• Quimper-Voisins solidaires. La Ligue des Droits de l'Homme réclame un débat (LT 23/12/2017)

    Le panneau de la rue Saint-Marc a été détourné, hier, par une vingtaine de militants de la Ligue des Droits de l'Homme.Le panneau de la rue Saint-Marc a été détourné, hier,par une vingtaine de militants de la Ligue des Droits de l'Homme.

    Les militants de la Ligue des Droits de l'Homme ont détourné le panneau des voisins solidaires, hier. Sans réponse de leur courrier au maire, ils réclament un débat et le retrait des panneaux.

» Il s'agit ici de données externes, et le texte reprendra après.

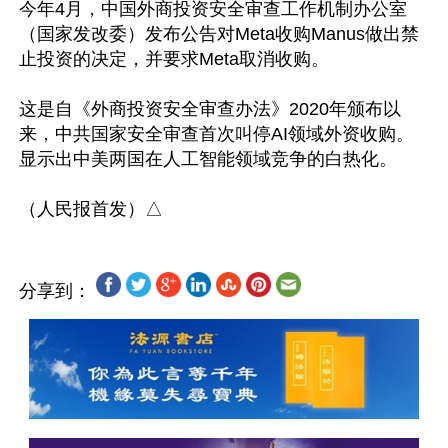
今年4月，中国外商投资安全审查工作机制办公室
（国家发改委）发布公告对Meta收购Manus做出禁
止投资的决定，并要求Meta取消收购。

这是自《外商投资安全审查办法》2020年颁布以
来，中共国家安全审查首次叫停AI领域外资收购。
显示出中美两国在人工智能领域竞争的白热化。

分享到：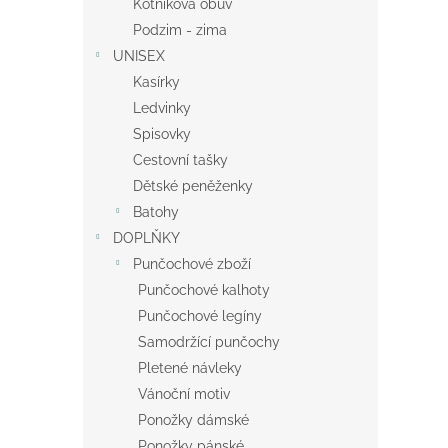
Kotníková obuv
Podzim - zima
UNISEX
Kasírky
Ledvinky
Spisovky
Cestovní tašky
Dětské peněženky
Batohy
DOPLŇKY
Punčochové zboží
Punčochové kalhoty
Punčochové legíny
Samodržící punčochy
Pletené návleky
Vánoční motiv
Ponožky dámské
Ponožky pánské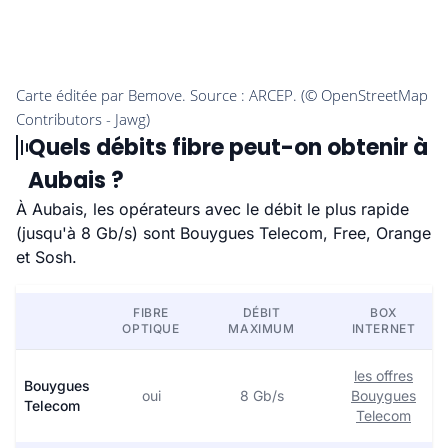
Quels débits fibre peut-on obtenir à
Aubais ?
À Aubais, les opérateurs avec le débit le plus rapide
(jusqu'à 8 Gb/s) sont Bouygues Telecom, Free, Orange
et Sosh.
FIBRE
DÉBIT
BOX
OPTIQUE
MAXIMUM
INTERNET
les offres
Bouygues
oui
8 Gb/s
Bouygues
Telecom
Telecom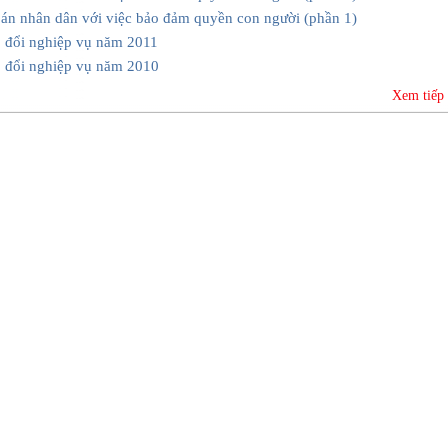
án nhân dân với việc bảo đảm quyền con người (phần 1)
o đổi nghiệp vụ năm 2011
o đổi nghiệp vụ năm 2010
Xem tiếp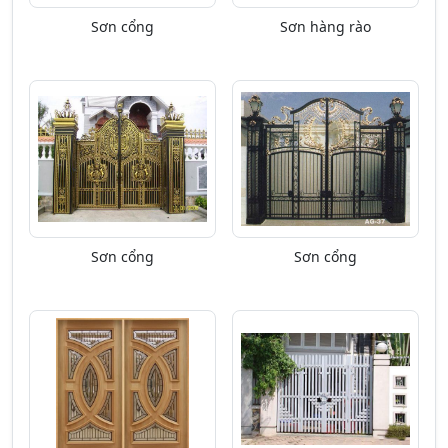
Sơn cổng
Sơn hàng rào
Sơn cổng
Sơn cổng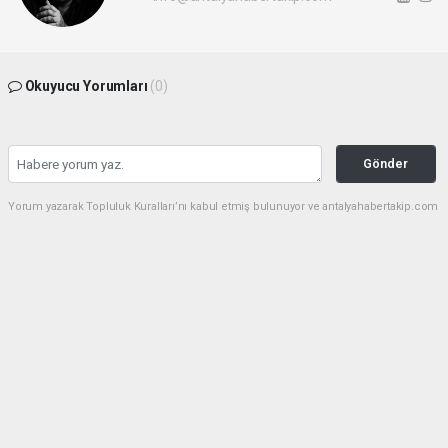
Okuyucu Yorumları
(0)
Gönder
Yorum yazarak Topluluk Kuralları’nı kabul etmiş bulunuyor ve antalyahabertakip.com
sitesine yaptığınız yorumunuzla ilgili doğrudan veya dolaylı tüm sorumluluğu tek
başınıza üstleniyorsunuz. Yazılan tüm yorumlardan site yönetimi hiçbir şekilde
sorumlu tutulamaz.
haber paketi
haber scripti
haber yazılımı
Tüm hakları saklı tutulmaktadır.Copyright 2026©
Haber Yazılımı:
Web Aksiyon ®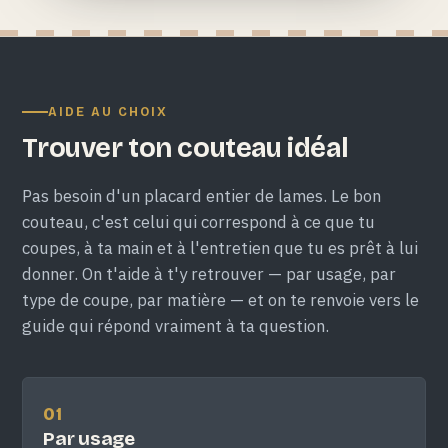
AIDE AU CHOIX
Trouver ton couteau idéal
Pas besoin d'un placard entier de lames. Le bon
couteau, c'est celui qui correspond à ce que tu
coupes, à ta main et à l'entretien que tu es prêt à lui
donner. On t'aide à t'y retrouver — par usage, par
type de coupe, par matière — et on te renvoie vers le
guide qui répond vraiment à ta question.
01
Par usage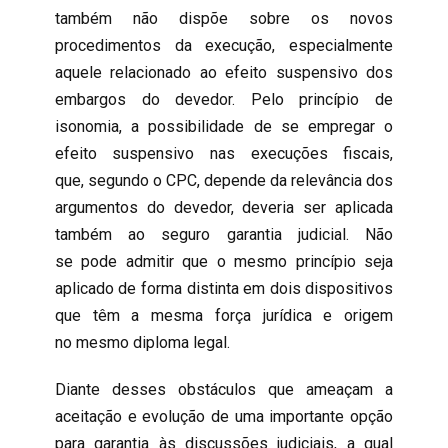
também não dispõe sobre os novos
procedimentos da execução, especialmente
aquele relacionado ao efeito suspensivo dos
embargos do devedor. Pelo princípio de
isonomia, a possibilidade de se empregar o
efeito suspensivo nas execuções fiscais,
que, segundo o CPC, depende da relevância dos
argumentos do devedor, deveria ser aplicada
também ao seguro garantia judicial. Não
se pode admitir que o mesmo princípio seja
aplicado de forma distinta em dois dispositivos
que têm a mesma força jurídica e origem
no mesmo diploma legal.
Diante desses obstáculos que ameaçam a
aceitação e evolução de uma importante opção
para garantia às discussões judiciais, a qual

    « Habitant.e.s solidaires, zone de bienveillance pour une ville plus humaine ». Détourné, le panneau « voisins solidaires » installé rue Saint-Marc pour annoncer la présence d'un référent de tranquillité publique, présente une main portant un coeur. « Les symboles du lien social et de la fraternité », défend Dominique Brunel, le président de la section quimpéroise de la Ligue des Droits de l'Homme. Une image forte en réponse à l'image qu'ils jugent détestable des panneaux verts arborant les logos de la Ville et de la Police nationale. « Nous refusons la confusion entre sécurité et insécurité », martèle le président de l'association qui avait immédiatement réagi à leur installation, au début du mois.

    « Confusion »

    La question, pour la LDH, n'est pas de rester indifférent aux enjeux de sécurité. « Réunir les mots solidaire et vigilance est une contradiction incroyable. L'oeil rajoute un sentiment de suspicion. Cela témoigne d'une volonté de construire un certain type de relations sociales », dénonce Dominique Brunet. Le signe, pour la LDH, d'un glissement politique. « Nous refusons cette confusion ». Une confusion renforcée, toujours selon les militants de l'association, par ce qu'ils estiment être un manque de transparence : « Qu'il y ait un contrôle judiciaire, sinon que la société civile soit associée ».

    Libertés fondamentales

    Le courrier adressé au maire est, pour l'heure, resté sans réponse, selon les militants. « Le maire avait déjà été sollicité trois semaines avant tout ça par l'intermédiaire de son cabinet parce que nous avions aussi des questions sur le contrôle des images des caméras qui doivent être installées. Nous n'avons rien contre le maire mais nous sommes vigilants sur nos libertés fondamentales ». Alors, faute d'échange, la LDH réclame aujourd'hui un débat. Faute de quoi, les militants promettent de rester mobilisés : « On a toute une série d'actions parce que les petits pas amènent à des actes. L'histoire en témoigne. Il faut réagir ».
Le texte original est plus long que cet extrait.